>>>

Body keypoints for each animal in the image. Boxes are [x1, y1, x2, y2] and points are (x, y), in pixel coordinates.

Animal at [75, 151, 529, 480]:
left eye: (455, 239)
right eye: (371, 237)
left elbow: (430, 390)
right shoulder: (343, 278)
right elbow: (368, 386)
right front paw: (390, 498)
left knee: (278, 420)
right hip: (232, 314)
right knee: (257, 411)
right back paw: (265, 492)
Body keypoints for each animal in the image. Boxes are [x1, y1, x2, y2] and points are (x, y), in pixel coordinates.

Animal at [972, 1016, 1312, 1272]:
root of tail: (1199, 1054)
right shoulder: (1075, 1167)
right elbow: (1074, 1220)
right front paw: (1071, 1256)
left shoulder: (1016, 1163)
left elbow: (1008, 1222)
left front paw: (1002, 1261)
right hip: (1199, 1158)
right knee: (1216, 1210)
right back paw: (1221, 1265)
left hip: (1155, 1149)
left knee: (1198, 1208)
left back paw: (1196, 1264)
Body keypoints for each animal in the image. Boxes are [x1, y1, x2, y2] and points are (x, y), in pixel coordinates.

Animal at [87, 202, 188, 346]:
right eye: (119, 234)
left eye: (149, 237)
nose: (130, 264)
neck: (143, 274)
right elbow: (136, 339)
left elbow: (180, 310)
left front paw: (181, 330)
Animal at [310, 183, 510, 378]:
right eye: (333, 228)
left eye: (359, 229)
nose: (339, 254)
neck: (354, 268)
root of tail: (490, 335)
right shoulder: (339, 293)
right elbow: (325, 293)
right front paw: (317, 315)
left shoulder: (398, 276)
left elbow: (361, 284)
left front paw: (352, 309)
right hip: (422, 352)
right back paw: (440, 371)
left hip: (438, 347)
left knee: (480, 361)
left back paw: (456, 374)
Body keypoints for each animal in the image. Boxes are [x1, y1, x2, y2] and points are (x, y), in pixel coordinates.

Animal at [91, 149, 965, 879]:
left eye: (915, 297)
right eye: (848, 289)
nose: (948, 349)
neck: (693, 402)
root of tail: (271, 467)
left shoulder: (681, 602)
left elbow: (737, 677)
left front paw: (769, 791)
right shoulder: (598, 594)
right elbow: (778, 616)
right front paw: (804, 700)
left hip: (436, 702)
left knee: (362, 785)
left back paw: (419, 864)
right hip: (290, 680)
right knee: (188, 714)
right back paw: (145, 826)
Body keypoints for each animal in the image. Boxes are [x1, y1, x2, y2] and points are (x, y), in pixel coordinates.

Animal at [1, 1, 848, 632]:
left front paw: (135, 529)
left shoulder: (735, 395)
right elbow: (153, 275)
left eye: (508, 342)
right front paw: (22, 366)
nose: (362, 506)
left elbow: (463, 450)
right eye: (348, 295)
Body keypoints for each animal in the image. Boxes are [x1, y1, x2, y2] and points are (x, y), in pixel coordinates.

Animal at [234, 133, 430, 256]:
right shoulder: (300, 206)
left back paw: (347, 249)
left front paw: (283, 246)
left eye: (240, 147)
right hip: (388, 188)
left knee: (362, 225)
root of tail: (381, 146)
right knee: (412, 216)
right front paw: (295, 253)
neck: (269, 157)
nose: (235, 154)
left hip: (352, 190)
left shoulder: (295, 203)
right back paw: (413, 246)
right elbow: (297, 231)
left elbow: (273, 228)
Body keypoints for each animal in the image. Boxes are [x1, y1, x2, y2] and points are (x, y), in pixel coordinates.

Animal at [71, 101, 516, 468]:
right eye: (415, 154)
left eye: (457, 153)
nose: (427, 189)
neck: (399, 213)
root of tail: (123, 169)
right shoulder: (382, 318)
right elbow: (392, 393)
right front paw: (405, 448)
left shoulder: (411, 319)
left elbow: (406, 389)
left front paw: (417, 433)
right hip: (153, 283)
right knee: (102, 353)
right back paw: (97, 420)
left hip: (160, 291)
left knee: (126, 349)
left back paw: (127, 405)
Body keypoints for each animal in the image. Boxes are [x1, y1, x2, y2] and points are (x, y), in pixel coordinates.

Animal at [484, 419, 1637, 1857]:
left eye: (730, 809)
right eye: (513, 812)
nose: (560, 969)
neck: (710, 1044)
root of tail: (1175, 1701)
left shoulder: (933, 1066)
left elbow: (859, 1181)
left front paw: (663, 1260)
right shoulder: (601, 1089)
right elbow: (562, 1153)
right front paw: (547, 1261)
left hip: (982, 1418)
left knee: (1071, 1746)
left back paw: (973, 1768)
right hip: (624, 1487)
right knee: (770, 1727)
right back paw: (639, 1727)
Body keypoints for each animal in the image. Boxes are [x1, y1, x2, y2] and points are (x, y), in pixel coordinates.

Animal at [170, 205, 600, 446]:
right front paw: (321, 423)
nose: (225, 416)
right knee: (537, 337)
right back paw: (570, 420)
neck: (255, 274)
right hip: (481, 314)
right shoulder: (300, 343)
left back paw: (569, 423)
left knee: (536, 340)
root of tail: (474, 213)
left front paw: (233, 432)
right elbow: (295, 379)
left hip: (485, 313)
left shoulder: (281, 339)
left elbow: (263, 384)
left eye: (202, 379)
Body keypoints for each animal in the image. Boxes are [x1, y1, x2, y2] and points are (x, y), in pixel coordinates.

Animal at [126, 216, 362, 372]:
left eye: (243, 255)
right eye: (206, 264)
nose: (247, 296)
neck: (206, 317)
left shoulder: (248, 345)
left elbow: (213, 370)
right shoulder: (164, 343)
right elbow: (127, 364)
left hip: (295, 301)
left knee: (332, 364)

<<<

→ **WHAT IS NEEDED**: The response must contain each line above that holds the string "tail".

→ **ANSWER BOX**:
root of tail: (1199, 1054)
root of tail: (490, 335)
root of tail: (271, 467)
root of tail: (381, 146)
root of tail: (123, 169)
root of tail: (1175, 1701)
root of tail: (474, 213)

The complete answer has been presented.